Presente anche Human Technopole, il nuovo istituto italiano di ricerca per le scienze della vita che contribuisce a stimolare e incrementare gli investimenti pubblici e privati nella ricerca. La ricerca dell’istituto è basata su cinque centri di ricerca interdisciplinari: genomica, neurogenomica, biologia strutturale, biologia computazionale e Health data science.
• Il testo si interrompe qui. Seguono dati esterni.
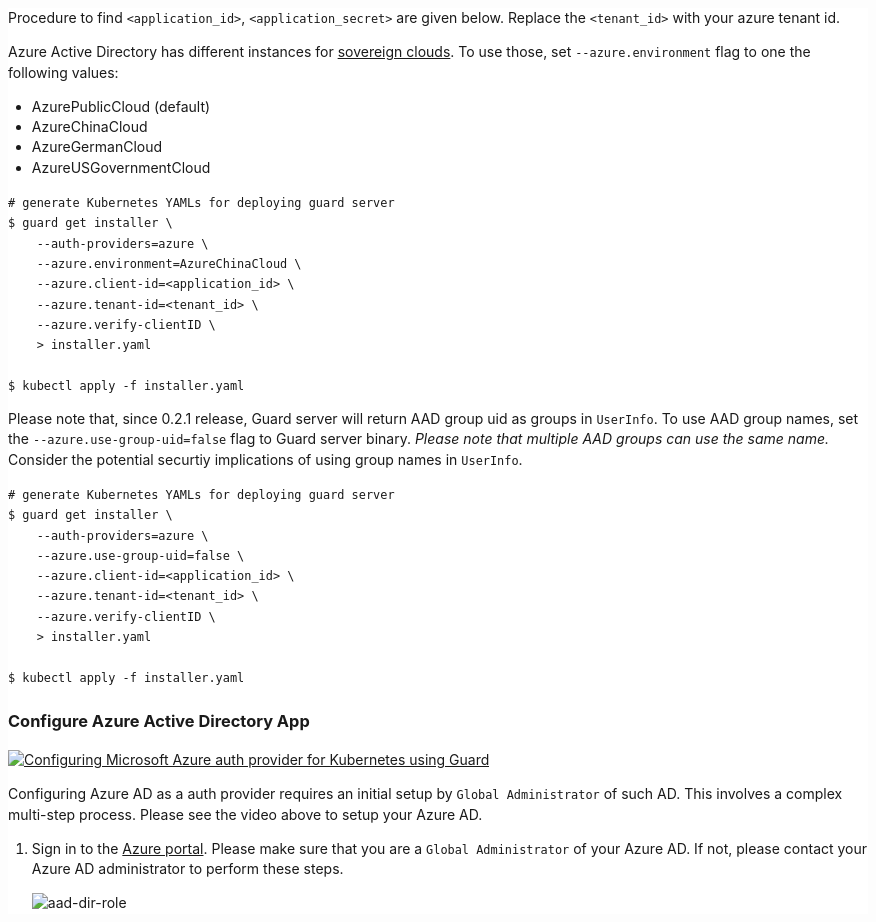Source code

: Procedure to find `<application_id>`, `<application_secret>` are given below. Replace the `<tenant_id>` with your azure tenant id.

Azure Active Directory has different instances for [sovereign clouds](https://docs.microsoft.com/en-us/azure/active-directory/develop/authentication-national-cloud). To use those, set `--azure.environment` flag to one the following values:

- AzurePublicCloud (default)
- AzureChinaCloud
- AzureGermanCloud
- AzureUSGovernmentCloud

```console
# generate Kubernetes YAMLs for deploying guard server
$ guard get installer \
    --auth-providers=azure \
    --azure.environment=AzureChinaCloud \
    --azure.client-id=<application_id> \
    --azure.tenant-id=<tenant_id> \
    --azure.verify-clientID \
    > installer.yaml

$ kubectl apply -f installer.yaml
```

Please note that, since 0.2.1 release, Guard server will return AAD group uid as groups in `UserInfo`. To use AAD group names, set the `--azure.use-group-uid=false` flag to Guard server binary. _Please note that multiple AAD groups can use the same name._ Consider the potential securtiy implications of using group names in `UserInfo`.

```console
# generate Kubernetes YAMLs for deploying guard server
$ guard get installer \
    --auth-providers=azure \
    --azure.use-group-uid=false \
    --azure.client-id=<application_id> \
    --azure.tenant-id=<tenant_id> \
    --azure.verify-clientID \
    > installer.yaml

$ kubectl apply -f installer.yaml
```

### Configure Azure Active Directory App

[![Configuring Microsoft Azure auth provider for Kubernetes using Guard](https://img.youtube.com/vi/n2kKwAFYuiM/0.jpg)](https://www.youtube-nocookie.com/embed/n2kKwAFYuiM)

Configuring Azure AD as a auth provider requires an initial setup by `Global Administrator` of such AD. This involves a complex multi-step process. Please see the video above to setup your Azure AD.

1.  Sign in to the [Azure portal](https://portal.azure.com/). Please make sure that you are a `Global Administrator` of your Azure AD. If not, please contact your Azure AD administrator to perform these steps.

    ![aad-dir-role](/docs/v0.10.0/images/azure/dir-role.png)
Anche Pharmaprime era presente: la startup italiana nata nel 2016 per facilitare e supportare la vita quotidiana di pazienti di ogni tipologia e fascia d’età, ovunque si trovino. Gli obiettivi: reperire e consegnare nel più breve tempo possibile medicinali e prodotti farmaceutici, sostenere ed assicurare l’accesso alle cure e l’aderenza al piano terapeutico, garantire ed implementare il benessere e la salute di chiunque, ovunque si trovi.
M2TEST è invece una startup nata con l’obiettivo di migliorare la vita delle persone attraverso la prevenzione dell’osteoporosi, mettendo a punto Bes Test, un test per la valutazione della qualità della struttura ossea utile non solo al momento della diagnosi ma anche nel monitoraggio della malattia.
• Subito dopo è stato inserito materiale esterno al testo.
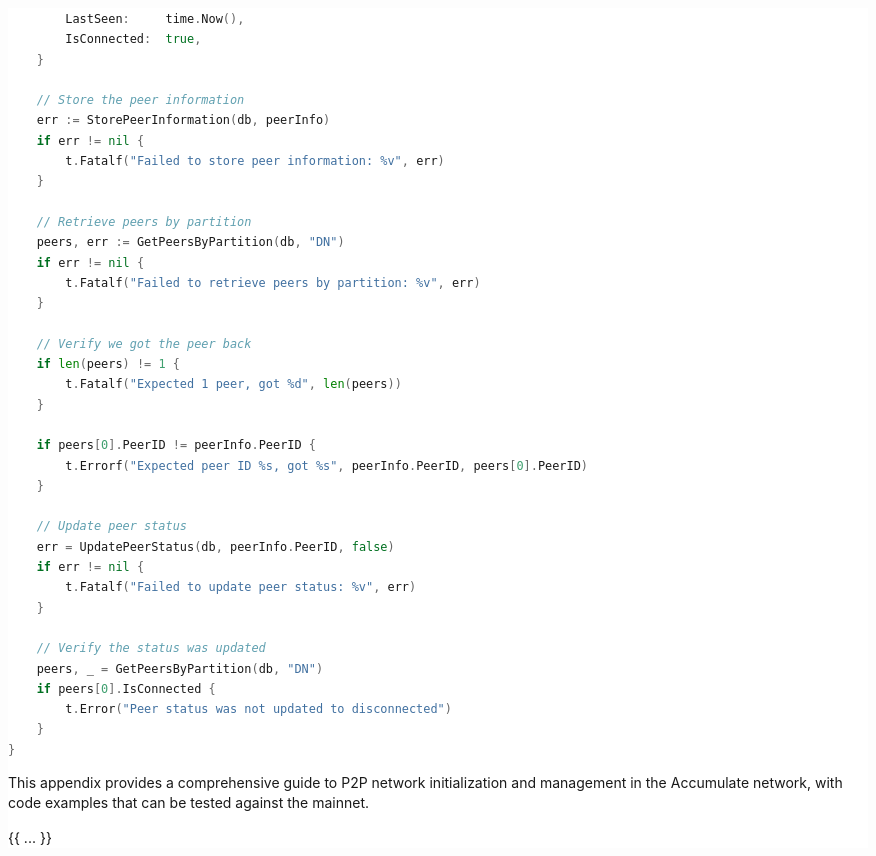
 ```go
		LastSeen:     time.Now(),
		IsConnected:  true,
	}
	
	// Store the peer information
	err := StorePeerInformation(db, peerInfo)
	if err != nil {
		t.Fatalf("Failed to store peer information: %v", err)
	}
	
	// Retrieve peers by partition
	peers, err := GetPeersByPartition(db, "DN")
	if err != nil {
		t.Fatalf("Failed to retrieve peers by partition: %v", err)
	}
	
	// Verify we got the peer back
	if len(peers) != 1 {
		t.Fatalf("Expected 1 peer, got %d", len(peers))
	}
	
	if peers[0].PeerID != peerInfo.PeerID {
		t.Errorf("Expected peer ID %s, got %s", peerInfo.PeerID, peers[0].PeerID)
	}
	
	// Update peer status
	err = UpdatePeerStatus(db, peerInfo.PeerID, false)
	if err != nil {
		t.Fatalf("Failed to update peer status: %v", err)
	}
	
	// Verify the status was updated
	peers, _ = GetPeersByPartition(db, "DN")
	if peers[0].IsConnected {
		t.Error("Peer status was not updated to disconnected")
	}
}
```

This appendix provides a comprehensive guide to P2P network initialization and management in the Accumulate network, with code examples that can be tested against the mainnet.

{{ ... }}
Eureka InfoMed è un’azienda altamente specializzata nei servizi informativi per le aziende farmaceutiche: medical information e farmacovigilanza. La sua missione è quella di garantire una sicurezza nell’uso dei farmaci e assicurare una comunicazione scientifica puntale e precisa tra le aziende e gli utilizzatori. Collabora con l’Università di Studi di Genova.
L’Associazione Chimica Farmaceutica Lombarda tra titolari di Farmacia, 163 anni di storia, ha evidenziato che i progetti di piccole/medie aziende e start up possono tenere conto delle farmacie per essere sviluppati. “Siamo sopravvissuti, abbiamo sorpassato le pandemia che ci hanno reso più forti, ci siamo adeguati alla tecnologia, pertanto credo che nello spirito di collaborazione che è stato presentato nei precedenti interventi, penso che le farmacie debbano e possano esserci, che i progetti di piccole/medie aziende e start up possono tenere conto delle farmacie per essere messe a terra” ha detto Dario Castelli, Vicepresidente rurale Associazione Chimica Farmaceutica Lombarda tra titolari di Farmacia
Ha chiuso la tavola di confronto Alessandro Ferri, Presidente Advice Pharma, nata come start up all’interno dell’incubatore impresa del Politecnico di Milano per sviluppare software per la ricerca clinica e oggi società di sviluppo software che si è specializzata nella gestione dei trial clinici e di sviluppo di terapie digitali. “Attraverso le competenze si possono ottimizzare le risorse dedicate all’innovazione, spero che il Pnrr oltre a premiare le idee premi anche le competenze”.